Fun story – Luigi works with a customer who has a sign on the back of his office chair that says: Leave me alone, I’m dialing. That’s the mindset you need when running a cadence.
If you’re like the team at VanillaSoft (or anyone who lives in our digital world), you’re highly attuned to likes, comments, and the elusive specter of inbox zero. But don’t worry about missing crucial calls: You can set up ‘Do Not Disturb’ to prioritize urgent messages from your boo, your mom, your therapist, or your cat.
Let’s be real: Most of what pops up on your phone, your desktop, and your smartwatch isn’t urgent at all.
“By turning that all off, you just get shit done,” Luigi says. “And when you’re done getting shit done, you feel good, because you held yourself accountable.”
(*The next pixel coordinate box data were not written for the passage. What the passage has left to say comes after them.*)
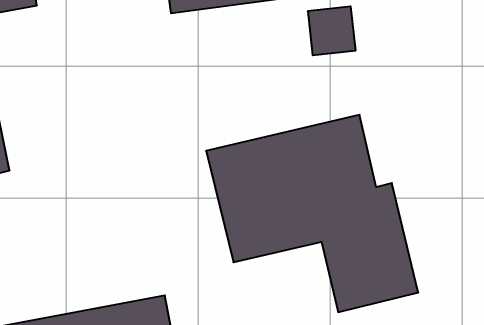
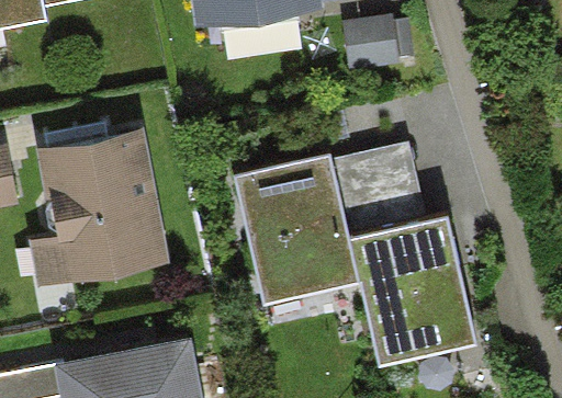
building: none -> [24,130,167,288]

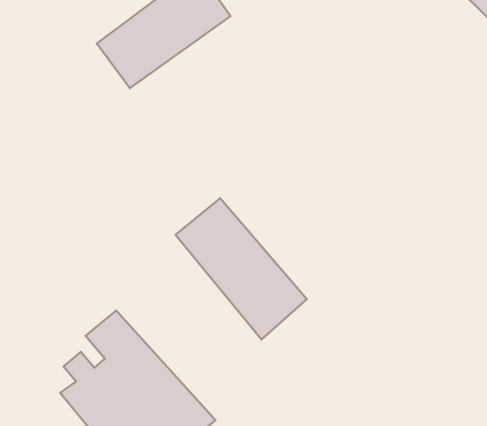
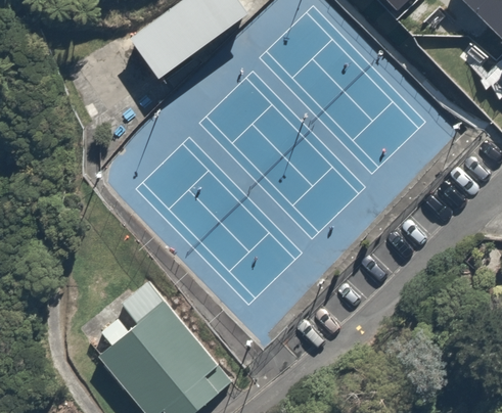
building: [175,198,307,340] -> none

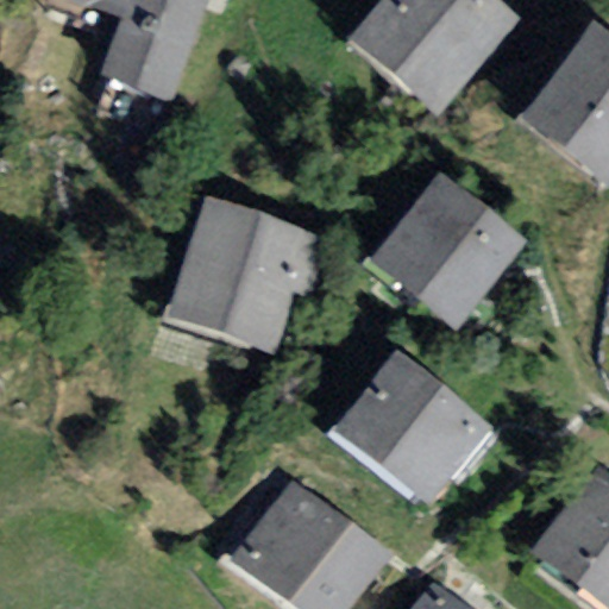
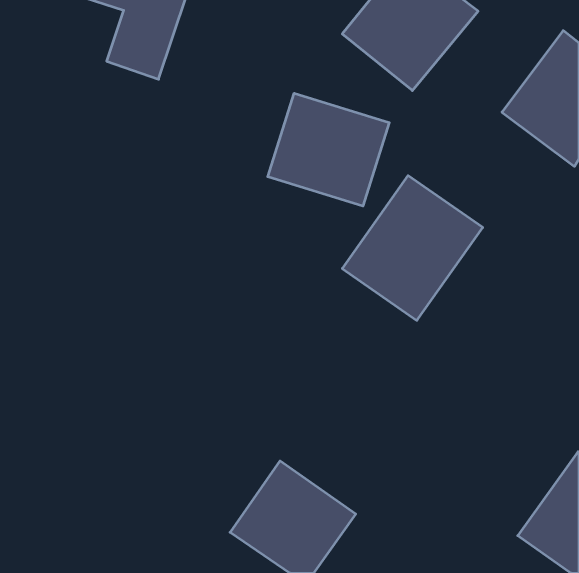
building: none -> [268,93,389,206]
building: [171,200,299,340] -> none
building: [344,359,478,491] -> none

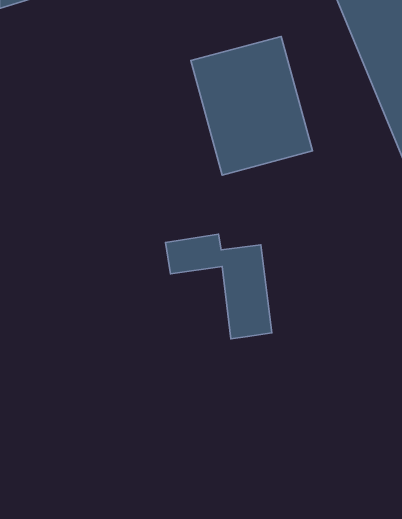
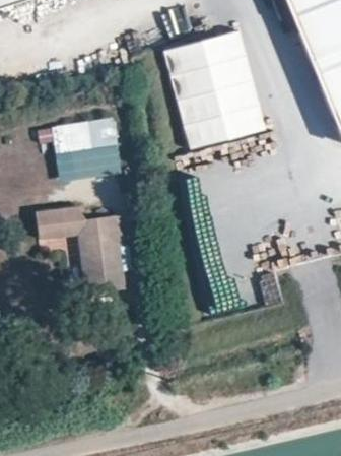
building: none -> [50,114,123,181]
building: [166,234,272,339] -> [31,203,121,291]

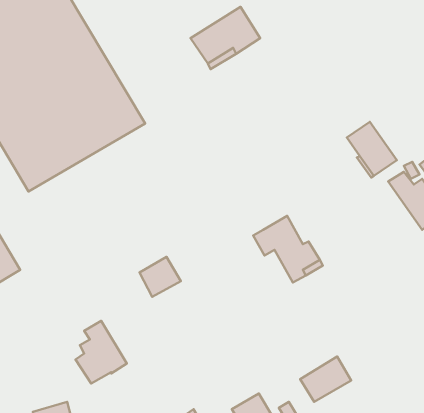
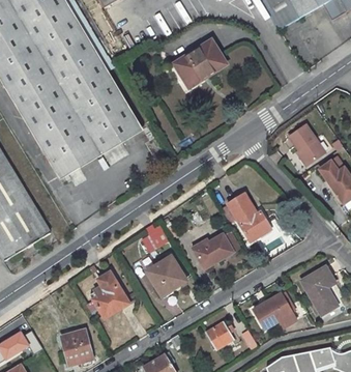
building: none -> [194,230,239,266]
building: none -> [144,254,184,294]
building: none -> [300,266,337,315]

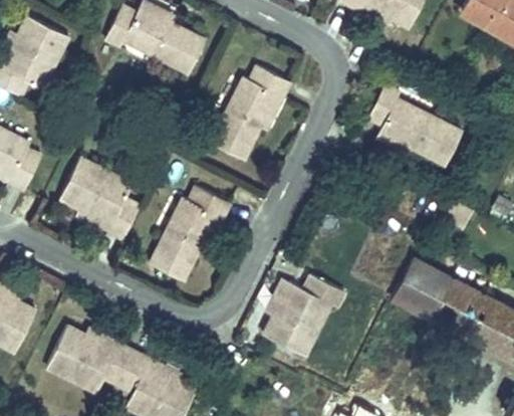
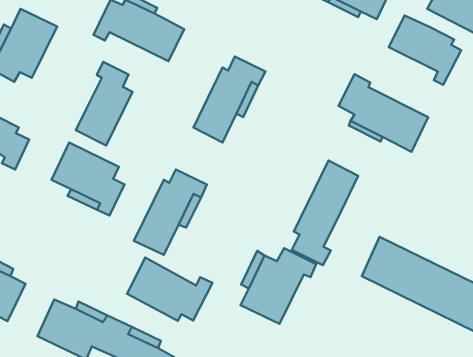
building: none -> [389,16,461,85]
building: none -> [76,62,132,146]
building: none -> [292,161,358,265]
building: none -> [127,257,213,321]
And in this case, that shit is contacting prospects over and over until you seal the deal.
All the rest is still there for you to respond to later, at an appropriate time. Like, at the dinner table under the looks of disapproval from others.
“Successful sales professionals get two things right,” says Luigi. “It’s the way they show up – their attitude, their mindset. And it’s the way they manage their pipeline.”
“The only way you can ensure that every month you don’t just hit quota, but you exceed, is by having enough pipeline activity,” he adds.
“And that comes from running enough cadences in the right sequence, and having the right energy to ensure your pipeline is full.”